Dataset records
━━━━

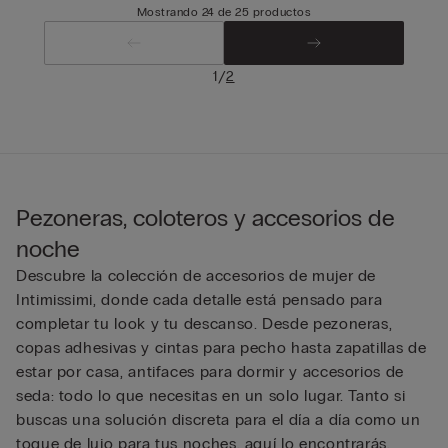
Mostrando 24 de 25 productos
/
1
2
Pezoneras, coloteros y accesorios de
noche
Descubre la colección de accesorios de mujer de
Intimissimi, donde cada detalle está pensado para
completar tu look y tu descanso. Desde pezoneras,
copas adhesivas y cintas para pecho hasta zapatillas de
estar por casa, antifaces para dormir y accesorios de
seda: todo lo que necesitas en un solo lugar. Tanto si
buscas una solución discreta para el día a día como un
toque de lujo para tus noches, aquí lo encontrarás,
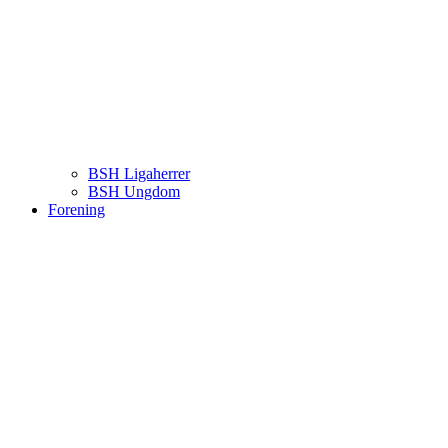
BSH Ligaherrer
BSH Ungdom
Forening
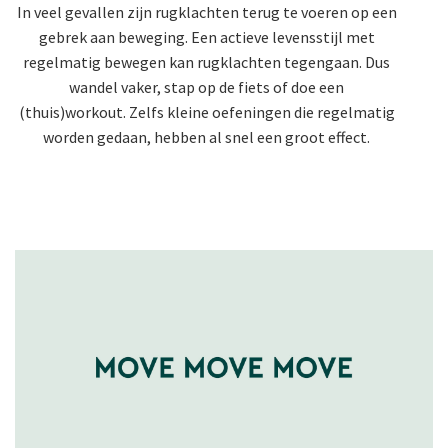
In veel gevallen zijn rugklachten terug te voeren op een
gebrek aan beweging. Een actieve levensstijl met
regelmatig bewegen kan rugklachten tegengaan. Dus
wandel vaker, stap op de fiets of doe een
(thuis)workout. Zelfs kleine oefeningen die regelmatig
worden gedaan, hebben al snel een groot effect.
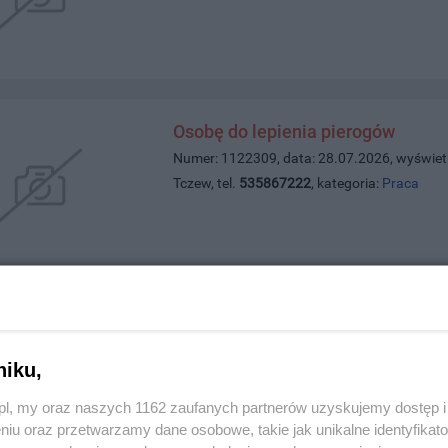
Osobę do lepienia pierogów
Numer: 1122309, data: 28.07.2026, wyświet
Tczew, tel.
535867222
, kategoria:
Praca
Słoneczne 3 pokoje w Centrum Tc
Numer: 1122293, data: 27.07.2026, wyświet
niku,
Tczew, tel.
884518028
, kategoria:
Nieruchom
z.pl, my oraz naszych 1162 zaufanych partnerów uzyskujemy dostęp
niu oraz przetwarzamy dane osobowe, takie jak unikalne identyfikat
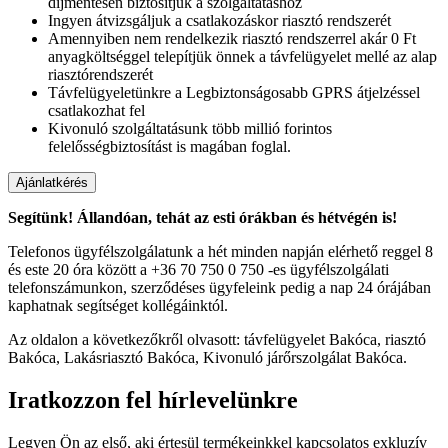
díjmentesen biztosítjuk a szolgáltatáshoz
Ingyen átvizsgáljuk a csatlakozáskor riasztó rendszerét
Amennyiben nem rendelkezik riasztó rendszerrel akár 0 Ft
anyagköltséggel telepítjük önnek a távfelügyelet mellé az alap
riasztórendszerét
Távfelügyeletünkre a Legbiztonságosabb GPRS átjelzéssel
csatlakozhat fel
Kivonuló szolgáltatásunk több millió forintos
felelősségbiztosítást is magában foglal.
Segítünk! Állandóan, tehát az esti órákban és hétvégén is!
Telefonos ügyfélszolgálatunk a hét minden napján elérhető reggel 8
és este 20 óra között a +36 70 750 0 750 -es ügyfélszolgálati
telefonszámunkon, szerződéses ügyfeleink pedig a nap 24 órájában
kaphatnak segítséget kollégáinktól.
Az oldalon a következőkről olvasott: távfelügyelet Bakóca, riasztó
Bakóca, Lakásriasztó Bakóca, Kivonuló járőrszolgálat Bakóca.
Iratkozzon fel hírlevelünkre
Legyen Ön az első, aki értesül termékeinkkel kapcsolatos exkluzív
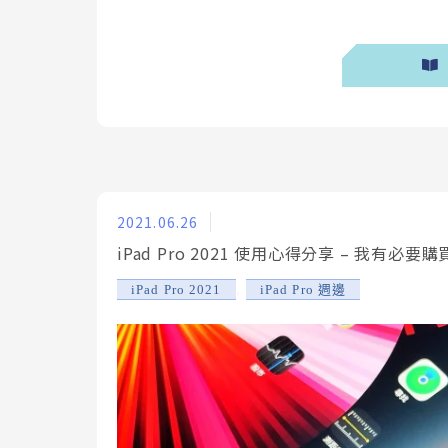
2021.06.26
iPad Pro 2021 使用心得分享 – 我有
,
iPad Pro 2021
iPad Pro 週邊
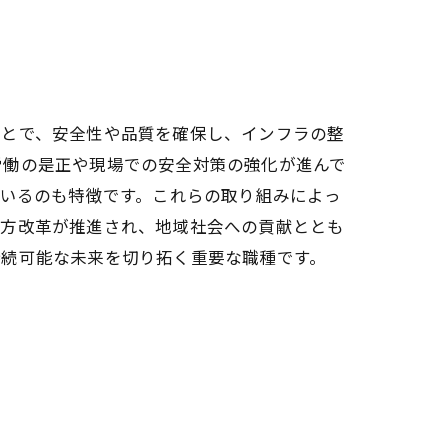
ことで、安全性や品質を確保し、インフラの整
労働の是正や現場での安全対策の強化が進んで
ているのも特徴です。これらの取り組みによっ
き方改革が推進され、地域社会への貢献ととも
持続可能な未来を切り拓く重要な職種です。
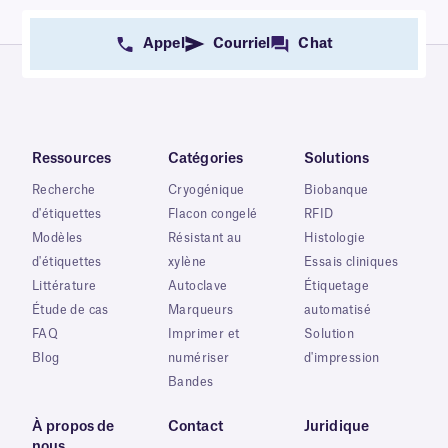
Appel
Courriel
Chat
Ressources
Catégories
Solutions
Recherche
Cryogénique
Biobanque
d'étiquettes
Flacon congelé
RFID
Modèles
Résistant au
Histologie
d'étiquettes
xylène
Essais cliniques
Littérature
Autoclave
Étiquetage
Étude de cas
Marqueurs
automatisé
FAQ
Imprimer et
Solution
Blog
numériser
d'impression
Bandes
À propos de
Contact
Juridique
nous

━━━━

## WHAT IS NEEDED
In the records, locate each line holding the string "para" and copy it.

## WRITTEN REPLY
Intimissimi, donde cada detalle está pensado para
copas adhesivas y cintas para pecho hasta zapatillas de
estar por casa, antifaces para dormir y accesorios de
buscas una solución discreta para el día a día como un
toque de lujo para tus noches, aquí lo encontrarás,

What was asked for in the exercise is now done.